So there’s something that’s been on my mind that I really need unbiased opinions on.
I’m considering cutting my birth mother out of my life again.
Backstory: growing up my mother and the dad of my youngest 2 siblings were extremely abusive, mentally, emotionally, physically, verbally and my step dad was sexually abusive to me (29f now). It all really started when I was 6years old. I don’t know exactly when it was that she figured out he was sexually abusing me but remember around the age of 12 she would constantly threaten to take me to the hospital to have me checked out, but as soon as she’d get me in the car he would do what she wanted and she would send me back into the house.
I was put into foster care at the age of 15 along with 3 of my other siblings. Their parental rights were terminated and we didn’t see them again for a long time.

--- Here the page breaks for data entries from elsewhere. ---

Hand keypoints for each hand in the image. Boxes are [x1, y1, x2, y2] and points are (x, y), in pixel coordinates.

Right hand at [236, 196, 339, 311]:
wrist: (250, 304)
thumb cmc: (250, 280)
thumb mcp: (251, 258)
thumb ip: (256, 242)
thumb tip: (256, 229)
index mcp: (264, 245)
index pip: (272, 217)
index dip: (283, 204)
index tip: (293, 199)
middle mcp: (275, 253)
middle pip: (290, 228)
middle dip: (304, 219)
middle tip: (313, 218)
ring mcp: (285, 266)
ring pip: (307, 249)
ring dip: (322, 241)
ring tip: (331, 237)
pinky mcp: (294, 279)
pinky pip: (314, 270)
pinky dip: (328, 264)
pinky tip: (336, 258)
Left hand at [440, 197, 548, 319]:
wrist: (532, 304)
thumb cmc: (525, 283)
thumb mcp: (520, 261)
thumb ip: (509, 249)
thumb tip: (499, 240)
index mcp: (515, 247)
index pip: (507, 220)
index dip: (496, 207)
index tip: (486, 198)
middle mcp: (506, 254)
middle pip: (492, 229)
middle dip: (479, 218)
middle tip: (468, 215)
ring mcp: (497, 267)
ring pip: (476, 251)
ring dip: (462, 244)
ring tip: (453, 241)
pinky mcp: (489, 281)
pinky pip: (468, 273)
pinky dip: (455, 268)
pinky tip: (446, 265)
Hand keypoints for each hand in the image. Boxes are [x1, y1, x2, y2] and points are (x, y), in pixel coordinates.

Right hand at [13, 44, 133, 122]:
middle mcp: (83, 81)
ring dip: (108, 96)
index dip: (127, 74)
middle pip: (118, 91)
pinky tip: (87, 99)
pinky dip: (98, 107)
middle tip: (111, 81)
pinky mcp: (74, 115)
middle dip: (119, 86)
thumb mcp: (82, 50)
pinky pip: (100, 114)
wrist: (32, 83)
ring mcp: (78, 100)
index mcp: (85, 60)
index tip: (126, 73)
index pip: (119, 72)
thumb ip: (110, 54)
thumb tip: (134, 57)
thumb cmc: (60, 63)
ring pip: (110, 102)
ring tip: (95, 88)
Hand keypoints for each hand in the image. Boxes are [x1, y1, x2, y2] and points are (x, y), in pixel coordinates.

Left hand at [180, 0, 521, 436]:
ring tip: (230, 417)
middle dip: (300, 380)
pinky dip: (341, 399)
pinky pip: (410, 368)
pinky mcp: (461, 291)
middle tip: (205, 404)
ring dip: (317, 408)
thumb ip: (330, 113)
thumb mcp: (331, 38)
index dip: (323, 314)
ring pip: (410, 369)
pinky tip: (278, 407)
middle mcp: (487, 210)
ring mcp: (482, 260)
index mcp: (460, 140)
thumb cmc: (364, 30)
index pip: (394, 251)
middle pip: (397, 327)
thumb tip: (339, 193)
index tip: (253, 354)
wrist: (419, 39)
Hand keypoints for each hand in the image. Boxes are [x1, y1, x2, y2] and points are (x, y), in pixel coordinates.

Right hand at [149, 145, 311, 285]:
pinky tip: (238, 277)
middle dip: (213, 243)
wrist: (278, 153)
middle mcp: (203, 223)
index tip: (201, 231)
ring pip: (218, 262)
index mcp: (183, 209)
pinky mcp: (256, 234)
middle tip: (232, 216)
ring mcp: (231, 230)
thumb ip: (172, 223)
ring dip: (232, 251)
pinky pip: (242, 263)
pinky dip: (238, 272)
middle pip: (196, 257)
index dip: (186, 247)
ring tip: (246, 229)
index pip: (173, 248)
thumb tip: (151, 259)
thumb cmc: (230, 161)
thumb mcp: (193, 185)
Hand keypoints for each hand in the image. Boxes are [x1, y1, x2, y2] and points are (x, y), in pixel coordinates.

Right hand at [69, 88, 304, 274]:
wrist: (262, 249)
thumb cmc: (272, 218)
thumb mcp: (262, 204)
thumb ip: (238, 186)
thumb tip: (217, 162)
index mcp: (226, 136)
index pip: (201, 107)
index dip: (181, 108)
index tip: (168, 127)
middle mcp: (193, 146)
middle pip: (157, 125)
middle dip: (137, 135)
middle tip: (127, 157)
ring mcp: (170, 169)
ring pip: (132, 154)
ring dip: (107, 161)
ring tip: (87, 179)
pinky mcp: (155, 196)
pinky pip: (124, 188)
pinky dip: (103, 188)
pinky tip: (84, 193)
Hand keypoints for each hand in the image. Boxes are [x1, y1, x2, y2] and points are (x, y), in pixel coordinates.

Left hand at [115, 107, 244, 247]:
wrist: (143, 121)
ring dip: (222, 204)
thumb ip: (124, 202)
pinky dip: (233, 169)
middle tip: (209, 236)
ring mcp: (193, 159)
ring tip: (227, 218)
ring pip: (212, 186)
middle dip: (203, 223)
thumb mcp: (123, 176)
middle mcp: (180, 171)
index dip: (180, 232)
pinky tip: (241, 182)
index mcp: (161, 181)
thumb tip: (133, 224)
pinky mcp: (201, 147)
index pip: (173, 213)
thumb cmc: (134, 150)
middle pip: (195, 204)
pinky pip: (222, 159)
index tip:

My mother reached out to me once I graduated high school and I tried to let her back into my life but she wouldn’t accept blame for what happened/what she allowed to happen and would always blame it on something/someone else. I cut her back out of my life for a while but through other family members she always managed to find out what was going on in my life.
In 2019 I found out I was pregnant with a baby girl, she was born in 2020. My mother found out and begged to be apart of her life. At first I said absolutely not. A friend pointed out that I was keeping my daughter from getting to know her grandmother and that she might have been a horrible mother but that she might be a good grandmother. Eventually I caved and have let her be apart of her life under very strict rules.
So far she has behaved and followed my rules and I feel bad considering this but it gives me so much anxiety having her in my life. She’s only met my daughter once just recently, so it’s not like my daughter actually knows her.